═════ STORED DATA
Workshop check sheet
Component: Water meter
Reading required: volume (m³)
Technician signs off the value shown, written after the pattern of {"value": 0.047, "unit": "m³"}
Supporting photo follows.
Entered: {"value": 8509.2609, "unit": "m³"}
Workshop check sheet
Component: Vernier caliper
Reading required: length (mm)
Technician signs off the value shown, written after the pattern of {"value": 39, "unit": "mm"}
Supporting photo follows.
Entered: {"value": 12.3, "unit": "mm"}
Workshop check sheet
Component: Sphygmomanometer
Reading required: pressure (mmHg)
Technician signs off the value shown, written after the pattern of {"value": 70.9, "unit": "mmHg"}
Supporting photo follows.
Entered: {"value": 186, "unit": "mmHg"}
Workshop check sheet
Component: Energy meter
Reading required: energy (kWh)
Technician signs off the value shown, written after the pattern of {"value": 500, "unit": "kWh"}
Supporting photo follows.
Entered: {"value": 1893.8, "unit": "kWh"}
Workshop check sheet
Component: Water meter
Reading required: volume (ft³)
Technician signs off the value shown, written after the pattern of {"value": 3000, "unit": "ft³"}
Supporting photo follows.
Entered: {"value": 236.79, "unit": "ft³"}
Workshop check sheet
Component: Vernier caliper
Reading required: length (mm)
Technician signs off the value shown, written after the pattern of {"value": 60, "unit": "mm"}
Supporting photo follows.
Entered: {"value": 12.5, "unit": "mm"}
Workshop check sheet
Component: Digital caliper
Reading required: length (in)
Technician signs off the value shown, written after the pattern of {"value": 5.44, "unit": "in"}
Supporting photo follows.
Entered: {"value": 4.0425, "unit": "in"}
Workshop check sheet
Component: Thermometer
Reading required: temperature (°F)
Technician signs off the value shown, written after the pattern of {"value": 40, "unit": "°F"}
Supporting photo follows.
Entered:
══════════
_PROBLEM TO SOLVE_.
Tally the lines in the rows above that contain the string "Technician", treating uppercase and lowercase as different, and give only the count.

_RESULT FOR THIS TASK_.
8